Ha!  So they do just hide the little guys when the Air Force comes around!


----------



## jarrod (Dec 19, 2008)

air force?  you mean chair force? :lol:

jf


----------



## Andy Moynihan (Dec 19, 2008)

WHy ya gotta pick on the Air Farce--I mean Force.

After all, you know the Marines are just a department of the Navy.......(he's gotta know the answer to this one...)


----------



## girlbug2 (Dec 19, 2008)

Last year a couple of Marines were walking around the strip mall nearby handing out brochures and recruiting. They were Asian, smallish at less than 6 feet tall and thin, I would go so far as to describe them as skinny. So yes short Marines do exist!


----------



## MA-Caver (Dec 19, 2008)

MBuzzy said:


> It seems to me that Marines work VERY HARD at ensuring that everyone thinks that they are the meanest toughest dudes in the world!!!


Well, that's because they are.


----------



## Tez3 (Dec 19, 2008)

MA-Caver said:


> Well, that's because they are.


 

Oooo I'll take our marine commandos to beat your marines 


And all forces would be lost without airforces! of course the RAF is the daddy!


----------



## MA-Caver (Dec 19, 2008)

Tez3 said:


> And all forces would be lost without airforces! of course the RAF is the daddy!


Oh of course. The battle of Britain proved that luv.


----------



## Tez3 (Dec 19, 2008)

MA-Caver said:


> Oh of course. The battle of Britain proved that luv.


 

Ah true heroes those men! and women the WAAFs often get left out when their part was vital. Many women were shot down as they flew aircraft to be delivered to RAF stations, they were unarmed and the Luftwaffe pilots assumed they were fighter aircraft. Amy Johnson died that way.


On the subject of size my other half ( he was RAF Regiment..rockapes - known for their big size lol) worked with American Marines at RAF Greenham Common when it was under 'attack' by the peace women (very violent people!) and he said all the Americans including the women were built like brick outhouses. (I've censored that saying lol).
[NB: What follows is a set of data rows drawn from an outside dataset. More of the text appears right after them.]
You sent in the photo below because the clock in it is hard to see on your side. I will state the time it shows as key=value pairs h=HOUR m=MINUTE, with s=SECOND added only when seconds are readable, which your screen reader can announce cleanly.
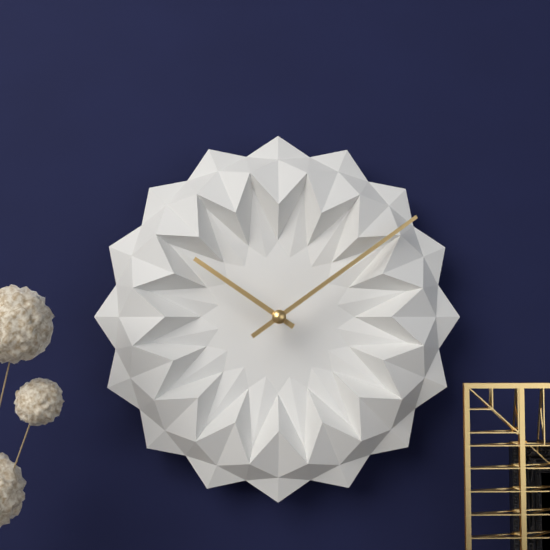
h=10 m=9
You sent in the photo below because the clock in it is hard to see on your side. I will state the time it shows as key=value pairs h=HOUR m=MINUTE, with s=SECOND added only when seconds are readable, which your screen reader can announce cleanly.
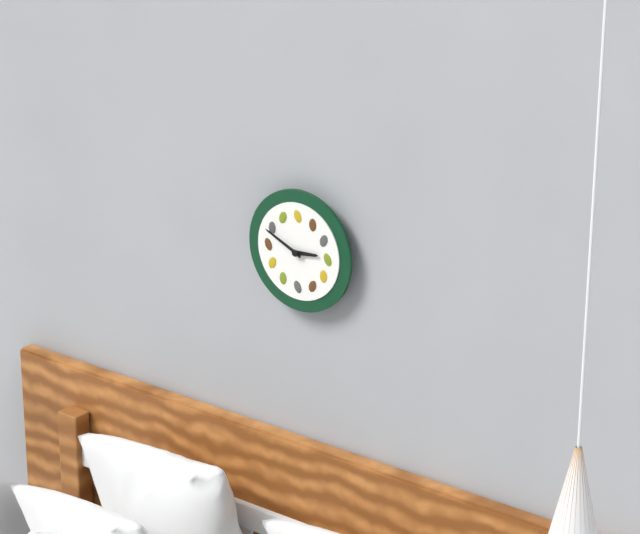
h=2 m=49
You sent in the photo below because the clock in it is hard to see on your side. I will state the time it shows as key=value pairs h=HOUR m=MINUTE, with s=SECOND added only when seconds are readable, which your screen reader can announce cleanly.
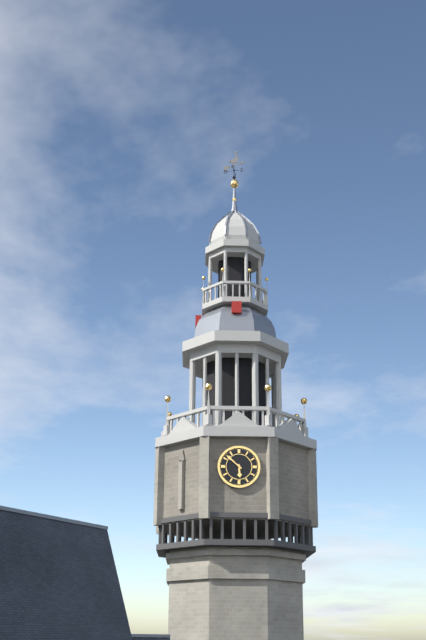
h=5 m=52
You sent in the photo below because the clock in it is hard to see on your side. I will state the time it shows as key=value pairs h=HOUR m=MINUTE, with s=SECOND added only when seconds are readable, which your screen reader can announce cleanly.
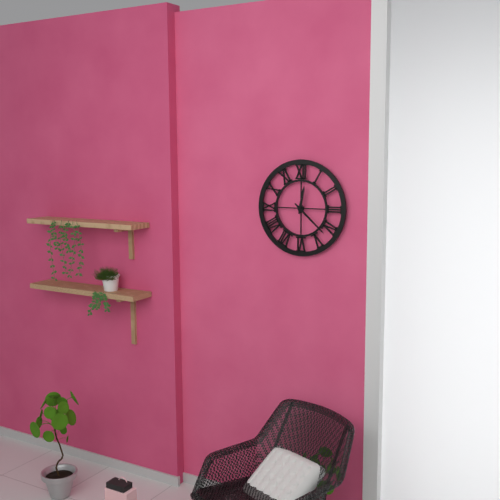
h=12 m=22
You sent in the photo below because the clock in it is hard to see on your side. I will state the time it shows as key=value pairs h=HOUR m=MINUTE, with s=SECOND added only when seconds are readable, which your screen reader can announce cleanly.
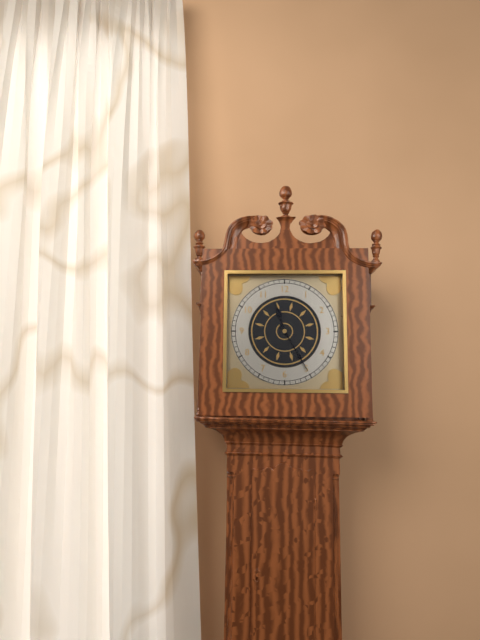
h=11 m=25
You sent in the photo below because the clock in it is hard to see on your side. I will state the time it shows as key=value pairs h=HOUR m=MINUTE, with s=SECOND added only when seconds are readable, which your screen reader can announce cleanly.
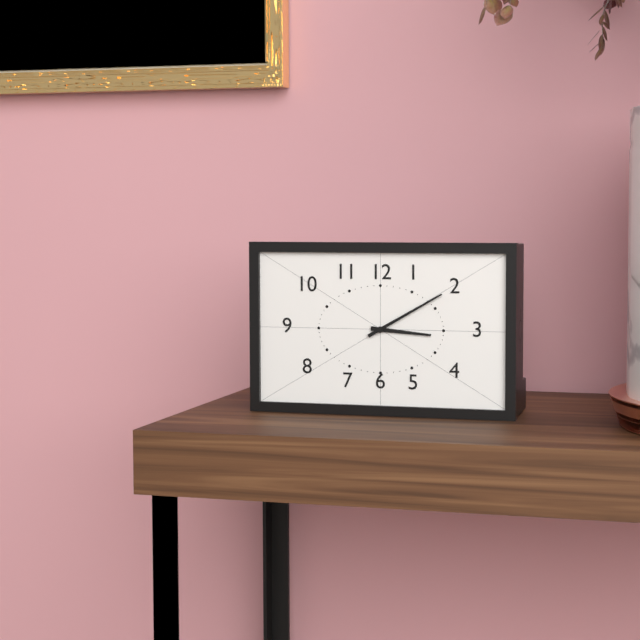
h=3 m=10
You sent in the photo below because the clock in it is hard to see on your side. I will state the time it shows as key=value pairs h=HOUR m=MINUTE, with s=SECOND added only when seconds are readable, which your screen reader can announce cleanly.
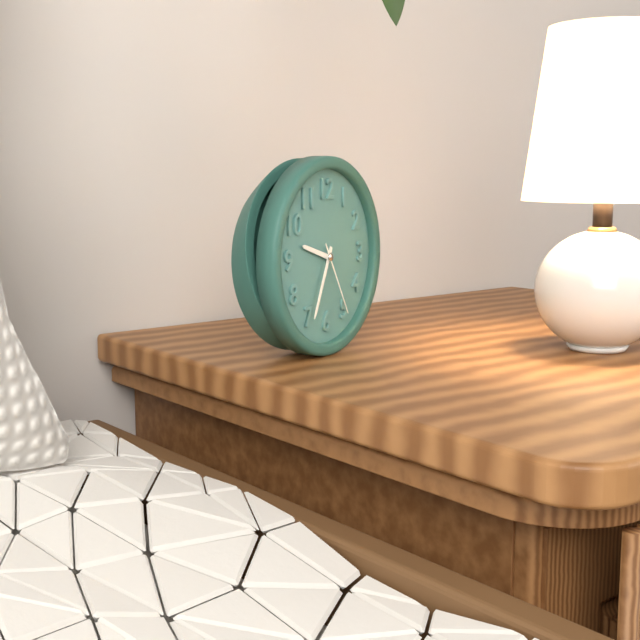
h=9 m=34 s=25
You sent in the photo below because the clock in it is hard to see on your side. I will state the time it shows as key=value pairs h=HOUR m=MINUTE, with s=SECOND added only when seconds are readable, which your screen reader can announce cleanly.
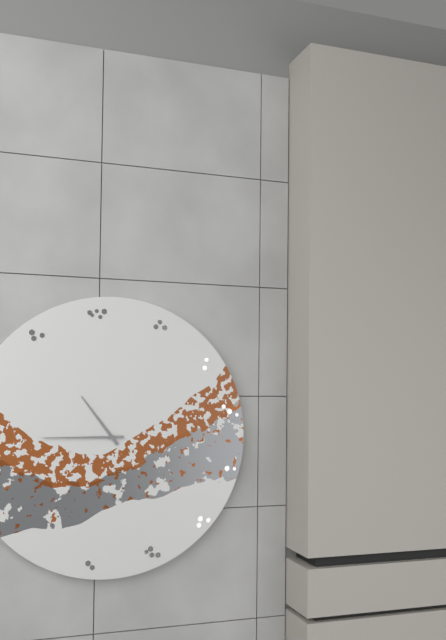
h=10 m=45
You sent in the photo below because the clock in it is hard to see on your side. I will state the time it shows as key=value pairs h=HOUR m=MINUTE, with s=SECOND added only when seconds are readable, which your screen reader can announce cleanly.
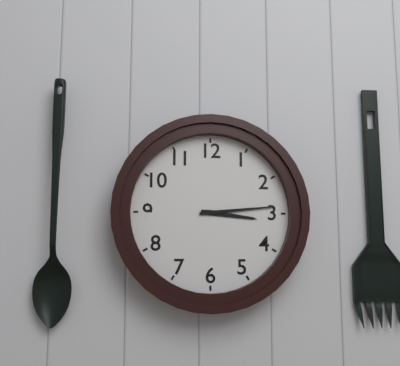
h=3 m=14
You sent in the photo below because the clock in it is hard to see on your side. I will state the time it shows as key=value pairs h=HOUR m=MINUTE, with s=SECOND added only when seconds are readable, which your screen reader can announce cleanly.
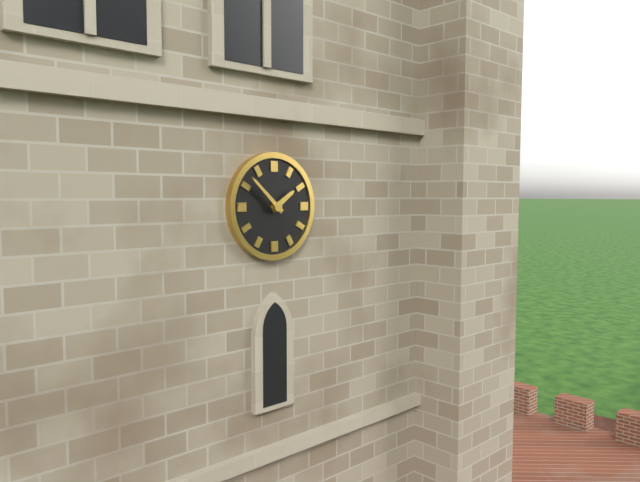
h=1 m=52
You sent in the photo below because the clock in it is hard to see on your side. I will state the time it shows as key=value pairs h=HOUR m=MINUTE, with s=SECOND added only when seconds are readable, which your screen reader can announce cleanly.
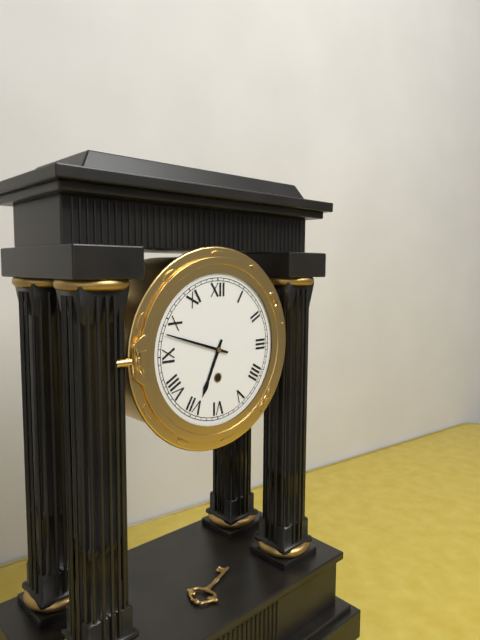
h=6 m=48
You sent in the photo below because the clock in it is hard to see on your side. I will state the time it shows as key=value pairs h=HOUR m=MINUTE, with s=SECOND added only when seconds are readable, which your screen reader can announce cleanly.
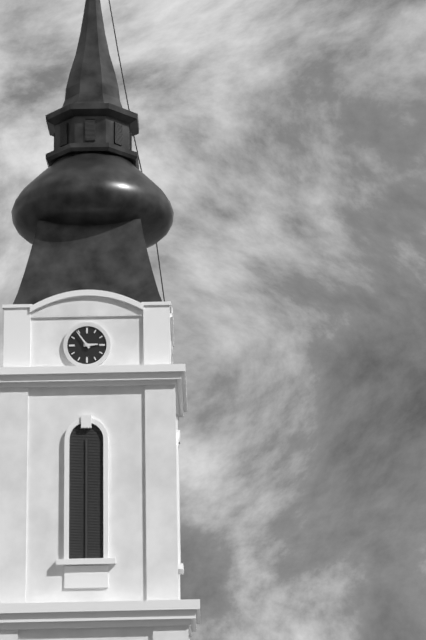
h=2 m=54
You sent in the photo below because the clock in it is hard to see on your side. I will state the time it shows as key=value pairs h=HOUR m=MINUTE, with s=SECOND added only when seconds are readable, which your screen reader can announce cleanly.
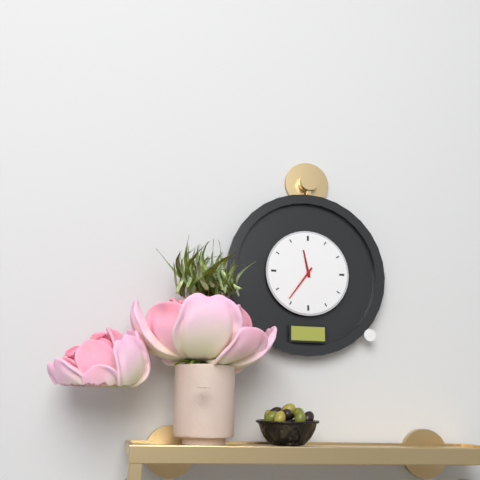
h=11 m=36
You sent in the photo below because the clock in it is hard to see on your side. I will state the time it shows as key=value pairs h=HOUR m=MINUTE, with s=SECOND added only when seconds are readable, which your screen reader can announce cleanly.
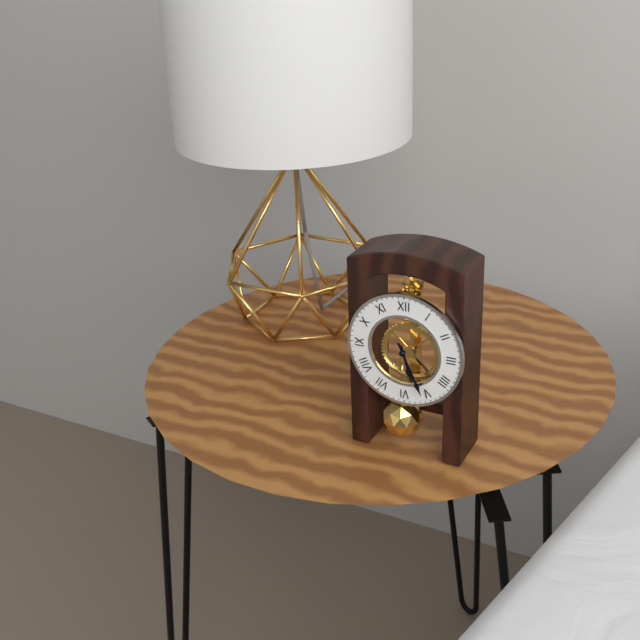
h=5 m=26
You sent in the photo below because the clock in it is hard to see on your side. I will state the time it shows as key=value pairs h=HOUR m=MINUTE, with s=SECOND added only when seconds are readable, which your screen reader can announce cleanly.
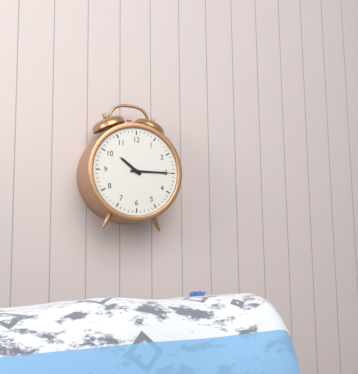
h=10 m=15
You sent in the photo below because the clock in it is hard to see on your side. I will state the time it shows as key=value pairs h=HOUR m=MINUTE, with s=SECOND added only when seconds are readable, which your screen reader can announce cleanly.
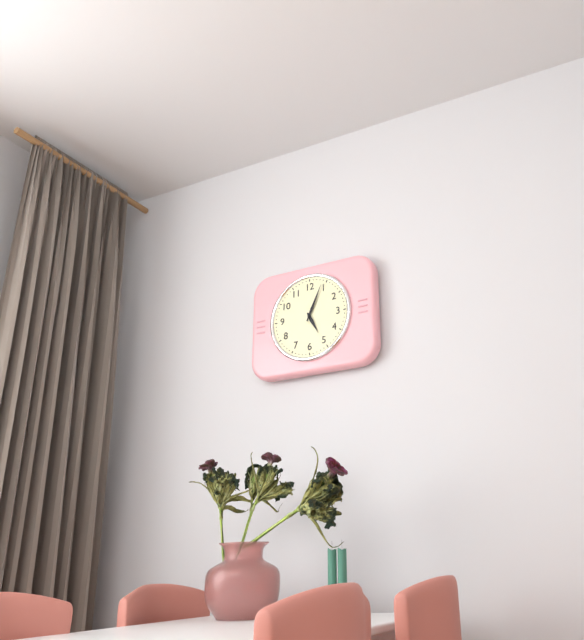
h=5 m=4
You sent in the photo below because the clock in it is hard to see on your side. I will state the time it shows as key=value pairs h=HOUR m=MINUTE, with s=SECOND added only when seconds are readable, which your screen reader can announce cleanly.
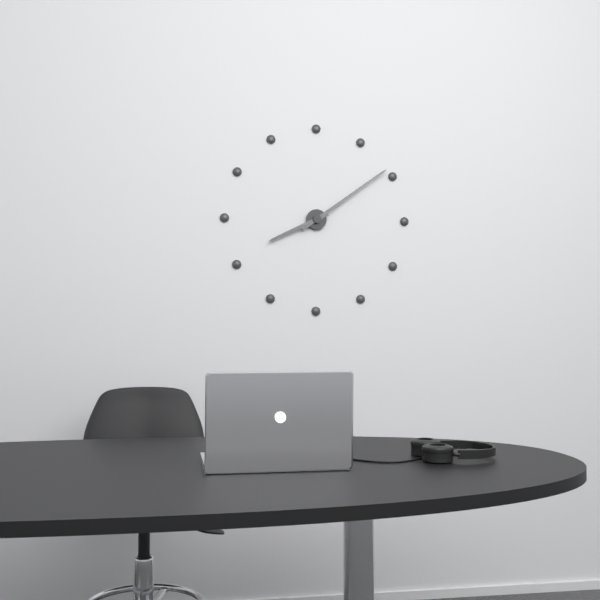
h=8 m=9
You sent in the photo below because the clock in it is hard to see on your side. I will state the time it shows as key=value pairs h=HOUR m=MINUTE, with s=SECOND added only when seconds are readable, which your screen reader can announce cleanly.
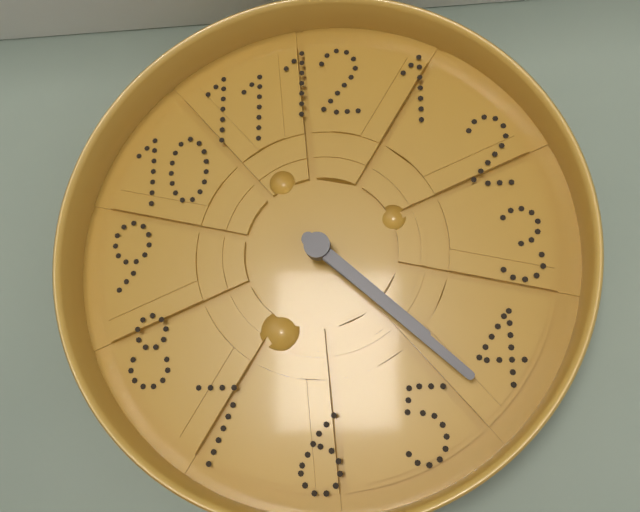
h=4 m=22
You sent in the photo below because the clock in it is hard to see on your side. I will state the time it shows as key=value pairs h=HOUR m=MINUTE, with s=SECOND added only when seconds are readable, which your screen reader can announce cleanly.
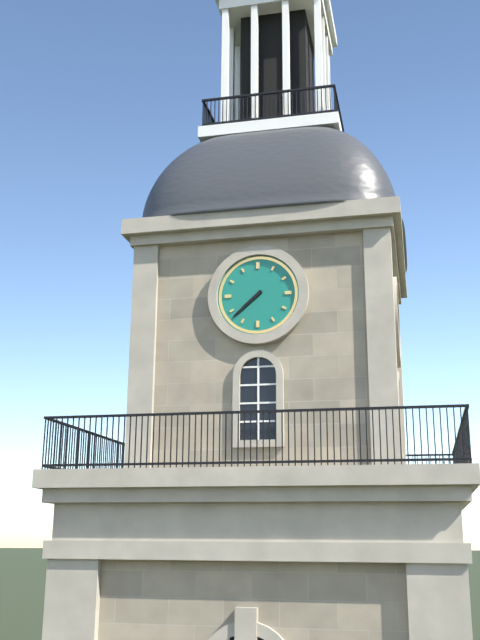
h=7 m=38
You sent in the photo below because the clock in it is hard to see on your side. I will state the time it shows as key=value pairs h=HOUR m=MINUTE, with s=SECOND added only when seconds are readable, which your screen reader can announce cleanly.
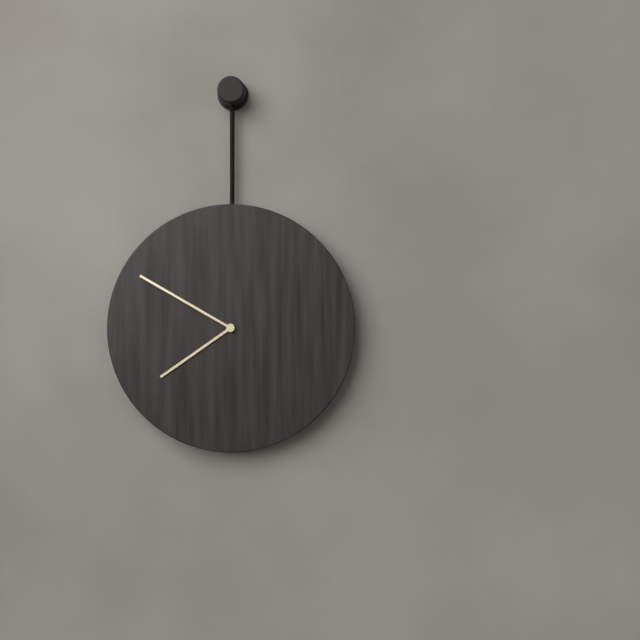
h=7 m=50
He also said it was odd as the men and women shared the showers there!

On the other hand here in the tank regiments the guys seem to all be fairly small!


----------



## MA-Caver (Dec 19, 2008)

Tez3 said:


> On the other hand here in the tank regiments the guys seem to all be fairly small!


Well... you gotta make room for those big guns of theirs! :uhyeah:


----------



## CoryKS (Dec 19, 2008)

MBuzzy said:


> Are they are short Marines? Or small Marines?


 
My second hat in boot camp was a wee feller.  Maybe 5'5"... the breast pockets of his service uniform actually tucked into his pants.  :rofl:  He looked like an angry, angry rodent, and he was the meanest one of them all. 



MBuzzy said:


> It seems to me that Marines work VERY HARD at ensuring that everyone thinks that they are the meanest toughest dudes in the world!!!


 
That's a feature, not a bug.


----------



## CoryKS (Dec 19, 2008)

Tez3 said:


> Oooo I'll take our marine commandos to beat your marines


 
I'll see your marine commandos and raise you a battalion of ROK Marines.


----------



## Tez3 (Dec 19, 2008)

CoryKS said:


> My second hat in boot camp was a wee feller. Maybe 5'5"... the breast pockets of his service uniform actually tucked into his pants. :rofl: _He looked like an angry, angry rodent, and he was the meanest one of them all. _
> 
> 
> 
> That's a feature, not a bug.


 
that's what we call 'Little Man Syndrome' lol!


----------



## MBuzzy (Dec 19, 2008)

Tez3 said:


> that's what we call 'Little Man Syndrome' lol!



I think they might get meaner as they get smaller.


----------



## MBuzzy (Dec 19, 2008)

jarrod said:


> air force?  you mean chair force? :lol:
> 
> jf



YES I DO!  And very proud of it!  In fact, you know when I'm the MOST proud of it???  When I'm sleeping in my nice Air Force air conditioned trailer, on my nice comfy Air Force bed, working in my nice air conditioned Air Force office, and eating at my wonderfully maintained Air Force chow halls.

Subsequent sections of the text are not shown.